NEW YORK — Roughly 20% fewer people are watching the NBA playoffs this season, but neither the league nor the networks are kicking up a fuss.
In fact, as the National Basketball Assn. settles into its first postseason with new television outlets ABC and ESPN, the deal is shaping up to be a slam-dunk for both sides: The league is raking in the dough, and the networks could see a ratings bonanza as the defending champ Los Angeles Lakers get a serious test for their fourth straight championship.
On the face of it, the numbers are stark: The 19 games covered during the first three weeks of 2002 averaged a 3.7 rating. For the same period this year, encompassing 18 games, the rating fell to a 2.2, a decline of 41%.
But a closer look reveals that last year’s lineup for the three weeks included 16 games broadcast by NBC, which reaches 100% of the U.S., compared to cable and satellite TV’s combined 80%.
NBC didn’t renew its NBA contract, losing out to ESPN and its sister network ABC. As a result, ESPN was cablecasting 11 contests and ESPN2 an additional two games, while only three games ended up on the ABC broadcast network.
The NBA might have liked it if more people tuned in to the games, but it will pocket more money this year from the networks than ever before, no matter how many viewers watch. ESPN and ABC together pony up $2.4 billion ($400 million a year for six years) and TNT lays out $2.2 billion ($366.5 million per).
Alphabet wins, too
And ABC loudly boasts that its three games averaged 6.5 million total viewers, a 241% increase from the less-than-compelling programs ABC broadcast in the same Sunday-afternoon time periods a year ago. The hoops matchups also give struggling ABC a chance to promote its primetime lineup to male auds.
But measured against the comparable three games on NBC last year, the ABC numbers were flat, despite the fact that ABC had two games featuring the world champion Lakers and one Game Seven between Portland and Dallas.

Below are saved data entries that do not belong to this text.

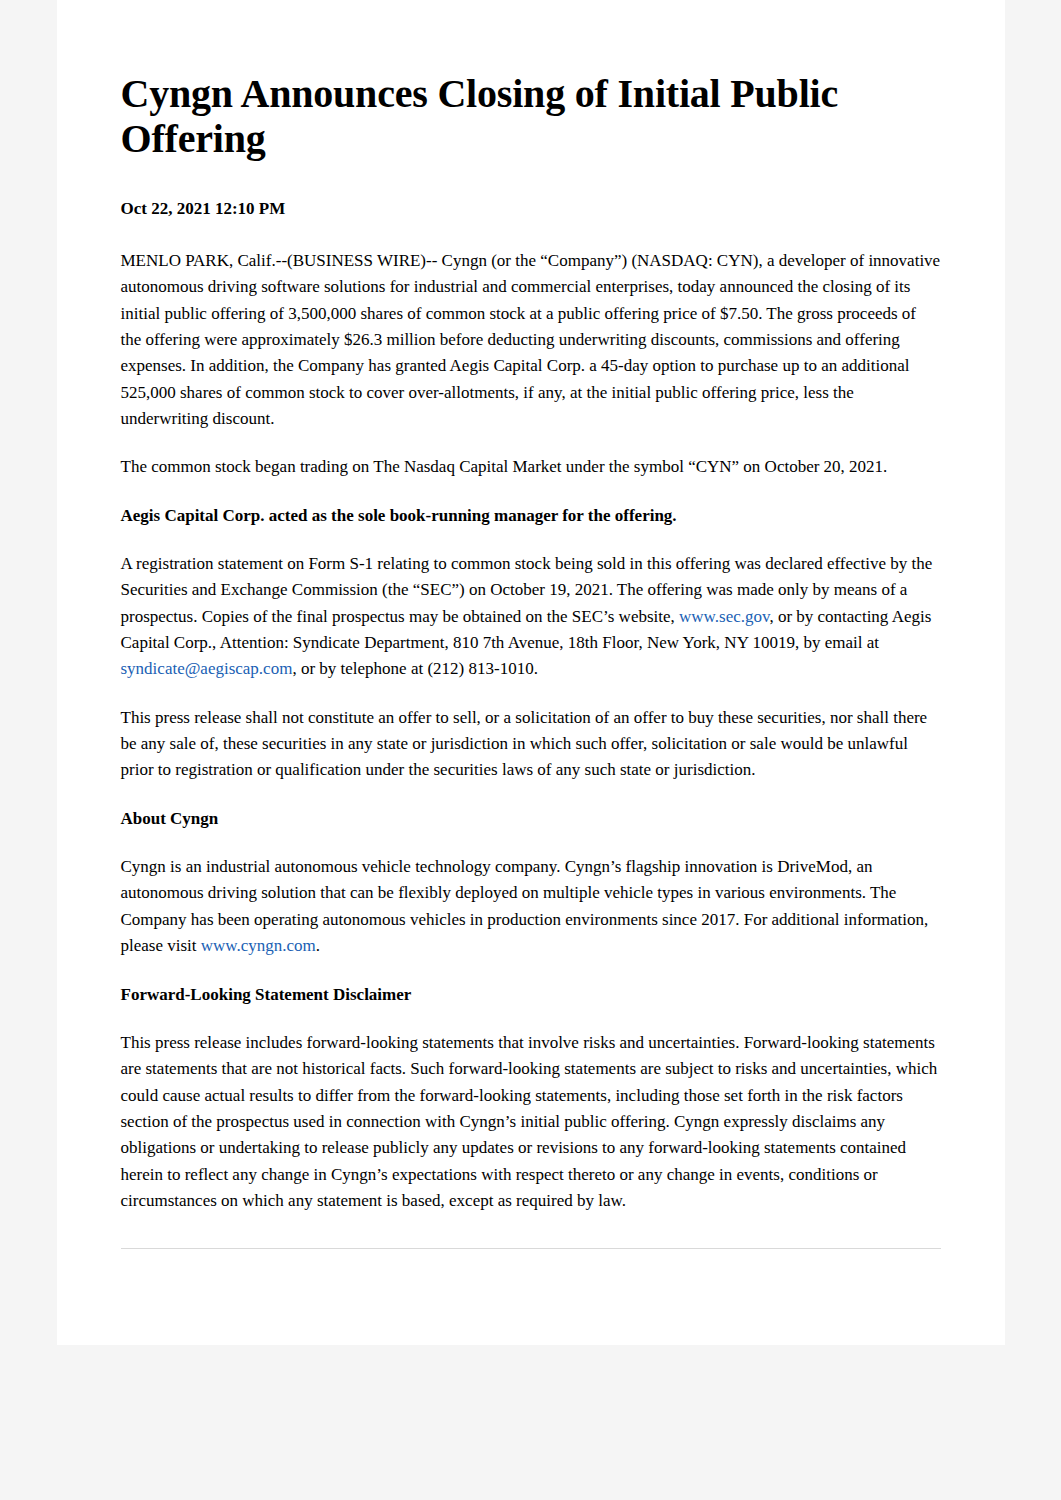Cyngn Announces Closing of Initial Public Offering
Oct 22, 2021 12:10 PM
MENLO PARK, Calif.--(BUSINESS WIRE)-- Cyngn (or the “Company”) (NASDAQ: CYN), a developer of innovative autonomous driving software solutions for industrial and commercial enterprises, today announced the closing of its initial public offering of 3,500,000 shares of common stock at a public offering price of $7.50. The gross proceeds of the offering were approximately $26.3 million before deducting underwriting discounts, commissions and offering expenses. In addition, the Company has granted Aegis Capital Corp. a 45-day option to purchase up to an additional 525,000 shares of common stock to cover over-allotments, if any, at the initial public offering price, less the underwriting discount.
The common stock began trading on The Nasdaq Capital Market under the symbol “CYN” on October 20, 2021.
Aegis Capital Corp. acted as the sole book-running manager for the offering.
A registration statement on Form S-1 relating to common stock being sold in this offering was declared effective by the Securities and Exchange Commission (the “SEC”) on October 19, 2021. The offering was made only by means of a prospectus. Copies of the final prospectus may be obtained on the SEC’s website, www.sec.gov, or by contacting Aegis Capital Corp., Attention: Syndicate Department, 810 7th Avenue, 18th Floor, New York, NY 10019, by email at syndicate@aegiscap.com, or by telephone at (212) 813-1010.
This press release shall not constitute an offer to sell, or a solicitation of an offer to buy these securities, nor shall there be any sale of, these securities in any state or jurisdiction in which such offer, solicitation or sale would be unlawful prior to registration or qualification under the securities laws of any such state or jurisdiction.
About Cyngn
Cyngn is an industrial autonomous vehicle technology company. Cyngn’s flagship innovation is DriveMod, an autonomous driving solution that can be flexibly deployed on multiple vehicle types in various environments. The Company has been operating autonomous vehicles in production environments since 2017. For additional information, please visit www.cyngn.com.
Forward-Looking Statement Disclaimer
This press release includes forward-looking statements that involve risks and uncertainties. Forward-looking statements are statements that are not historical facts. Such forward-looking statements are subject to risks and uncertainties, which could cause actual results to differ from the forward-looking statements, including those set forth in the risk factors section of the prospectus used in connection with Cyngn’s initial public offering. Cyngn expressly disclaims any obligations or undertaking to release publicly any updates or revisions to any forward-looking statements contained herein to reflect any change in Cyngn’s expectations with respect thereto or any change in events, conditions or circumstances on which any statement is based, except as required by law.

For the cable networks overall, NBA Playoffs viewership was actually up by 6% so far this season. A total of 19 games spread over TNT, ESPN, TBS and ESPN2 averaged a 1.9 rating, through May 4. A year ago, 22 games cablecast exclusively by TNT and TBS averaged a 1.8 rating.

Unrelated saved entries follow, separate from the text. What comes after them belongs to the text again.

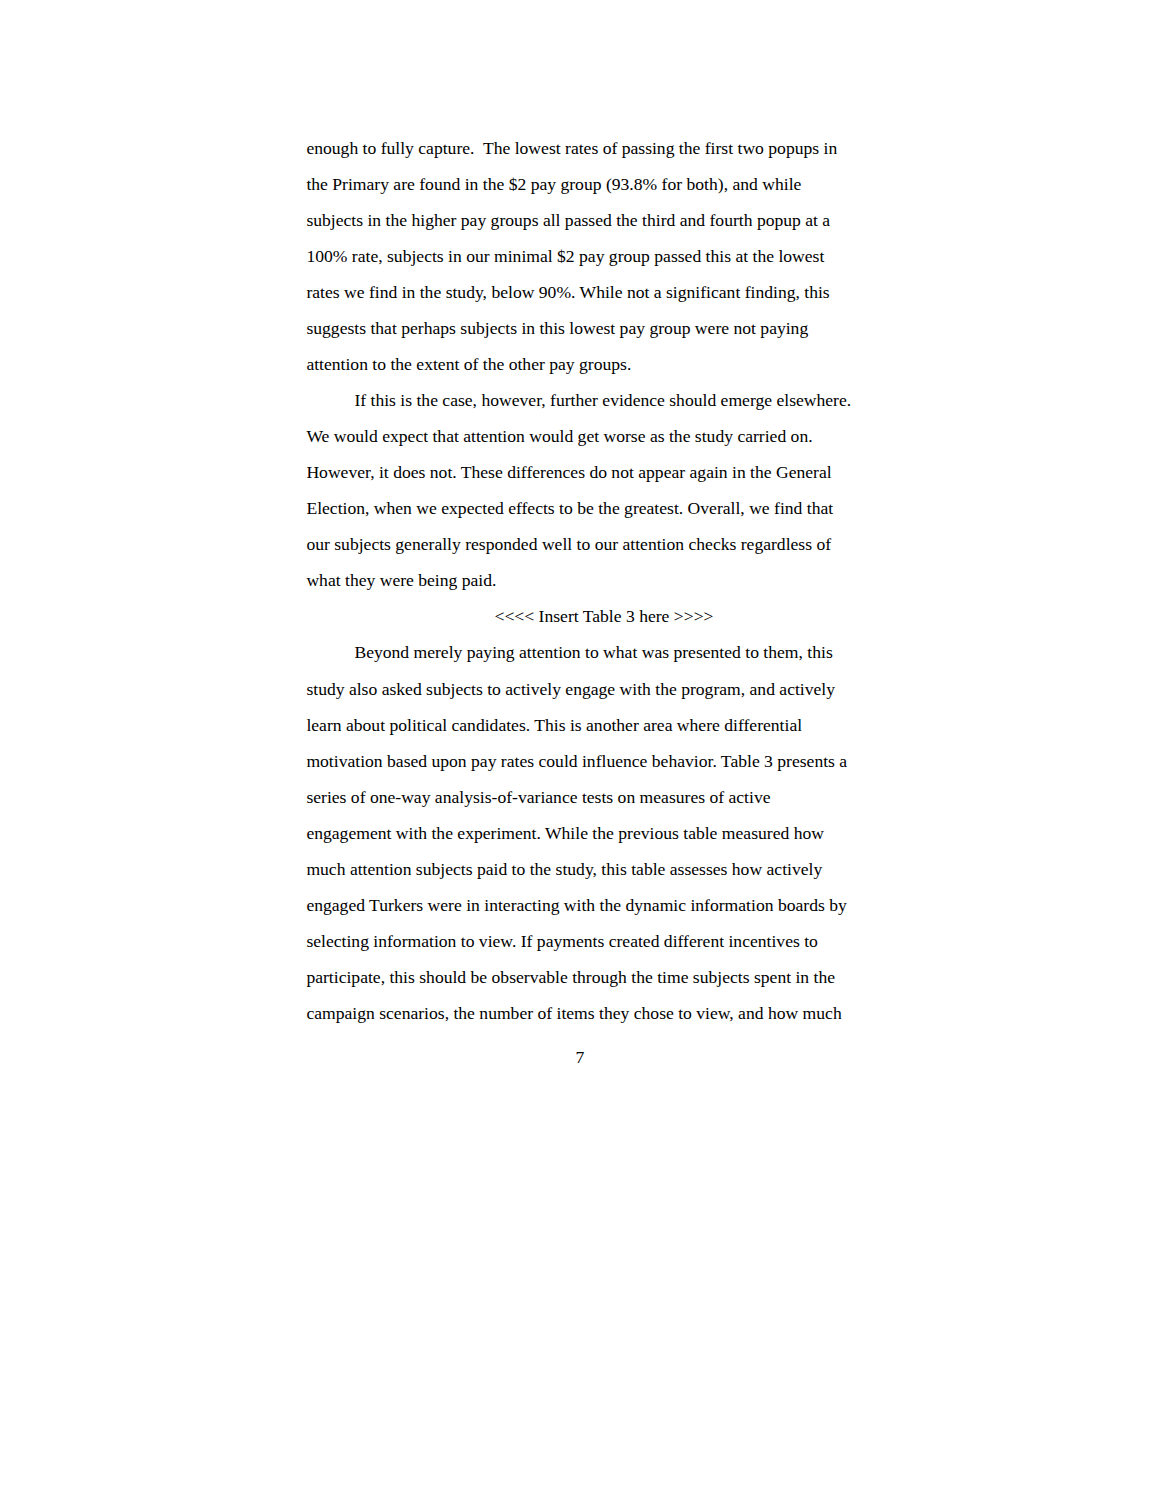enough to fully capture. The lowest rates of passing the first two popups in the Primary are found in the $2 pay group (93.8% for both), and while subjects in the higher pay groups all passed the third and fourth popup at a 100% rate, subjects in our minimal $2 pay group passed this at the lowest rates we find in the study, below 90%. While not a significant finding, this suggests that perhaps subjects in this lowest pay group were not paying attention to the extent of the other pay groups.
If this is the case, however, further evidence should emerge elsewhere. We would expect that attention would get worse as the study carried on. However, it does not. These differences do not appear again in the General Election, when we expected effects to be the greatest. Overall, we find that our subjects generally responded well to our attention checks regardless of what they were being paid.
<<<< Insert Table 3 here >>>>
Beyond merely paying attention to what was presented to them, this study also asked subjects to actively engage with the program, and actively learn about political candidates. This is another area where differential motivation based upon pay rates could influence behavior. Table 3 presents a series of one-way analysis-of-variance tests on measures of active engagement with the experiment. While the previous table measured how much attention subjects paid to the study, this table assesses how actively engaged Turkers were in interacting with the dynamic information boards by selecting information to view. If payments created different incentives to participate, this should be observable through the time subjects spent in the campaign scenarios, the number of items they chose to view, and how much
7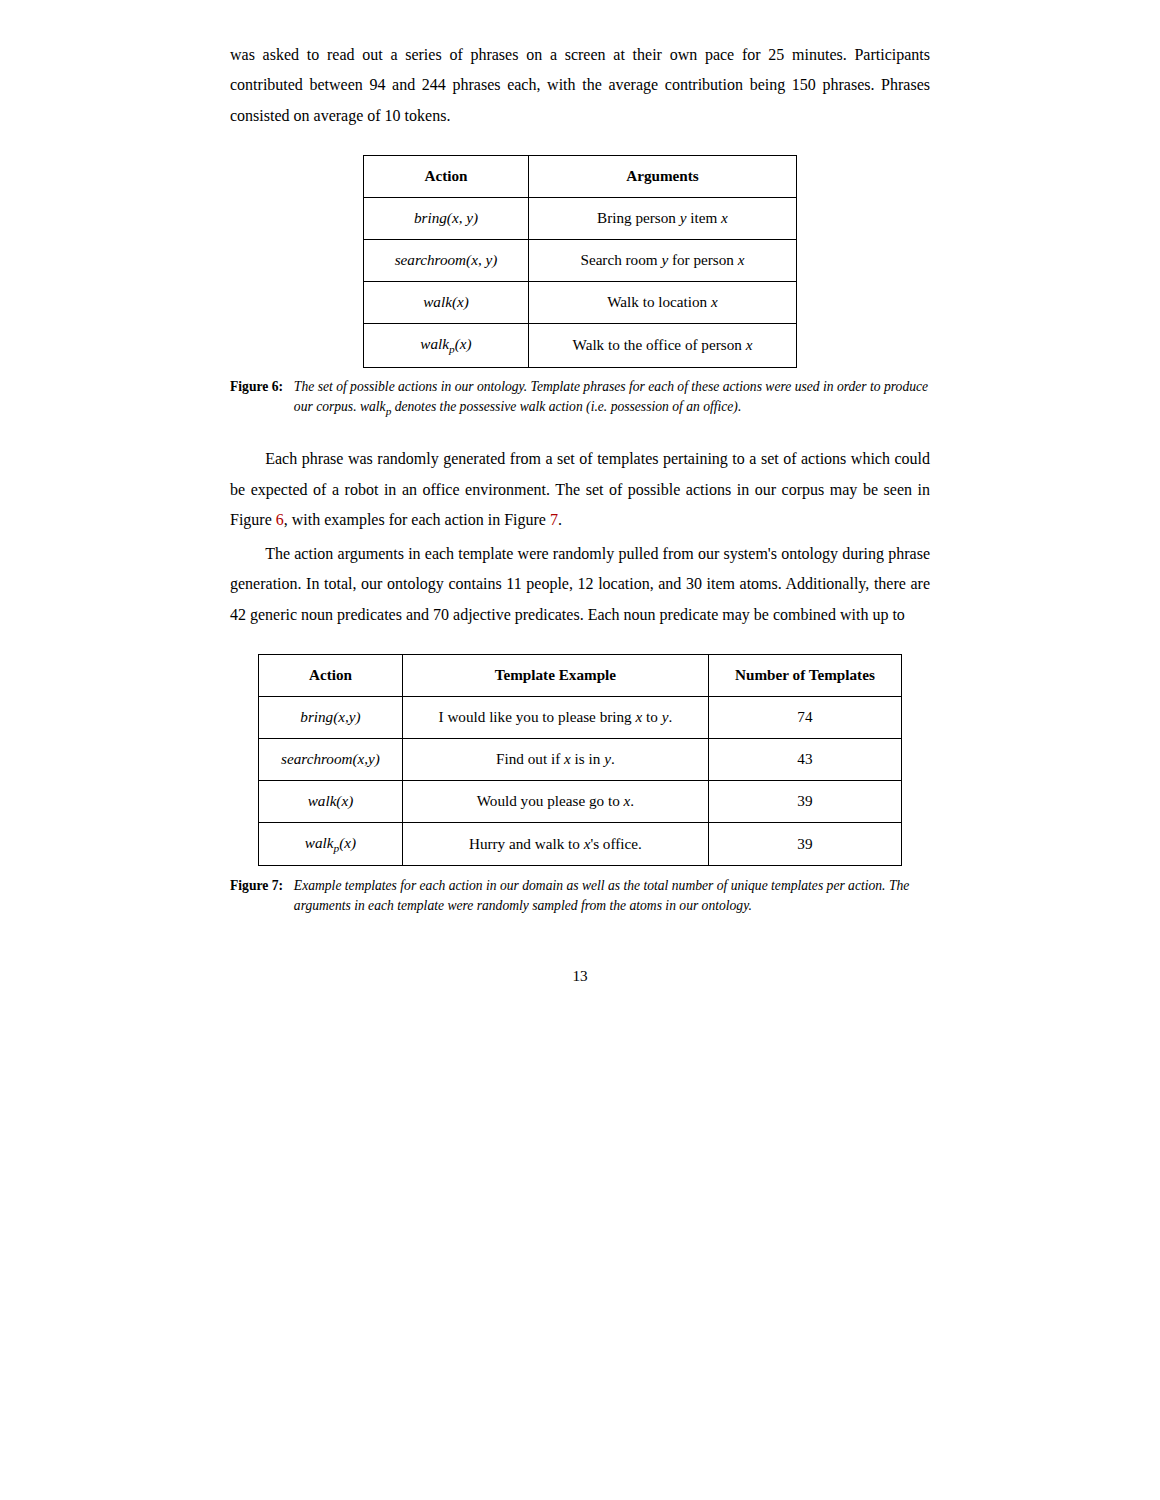was asked to read out a series of phrases on a screen at their own pace for 25 minutes. Participants contributed between 94 and 244 phrases each, with the average contribution being 150 phrases. Phrases consisted on average of 10 tokens.
| Action | Arguments |
| --- | --- |
| bring(x, y) | Bring person y item x |
| searchroom(x, y) | Search room y for person x |
| walk(x) | Walk to location x |
| walk p (x) | Walk to the office of person x |
Figure 6: The set of possible actions in our ontology. Template phrases for each of these actions were used in order to produce our corpus. walkp denotes the possessive walk action (i.e. possession of an office).
Each phrase was randomly generated from a set of templates pertaining to a set of actions which could be expected of a robot in an office environment. The set of possible actions in our corpus may be seen in Figure 6, with examples for each action in Figure 7.
The action arguments in each template were randomly pulled from our system's ontology during phrase generation. In total, our ontology contains 11 people, 12 location, and 30 item atoms. Additionally, there are 42 generic noun predicates and 70 adjective predicates. Each noun predicate may be combined with up to
| Action | Template Example | Number of Templates |
| --- | --- | --- |
| bring(x,y) | I would like you to please bring x to y . | 74 |
| searchroom(x,y) | Find out if x is in y . | 43 |
| walk(x) | Would you please go to x . | 39 |
| walk p (x) | Hurry and walk to x 's office. | 39 |
Figure 7: Example templates for each action in our domain as well as the total number of unique templates per action. The arguments in each template were randomly sampled from the atoms in our ontology.
13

So cable is happy, particularly TNT, which amassed 4.85 million households for Monday’s game between the Lakers and the San Antonio Spurs. That’s more homes watching a basketball game on cable TV than at any other time since May 19, 1998, when 5.08 million tuned in to view a game between the Indiana Pacers and the Chicago Bulls.
But basketball had to take a back seat to auto racing last week. FX’s primetime coverage of the Winston Cup Race on Saturday wound up as the highest-rated individual cable program for the week with 5.3 million total viewers, beating even President Bush’s aircraft-carrier speech on Fox News (4.862 million).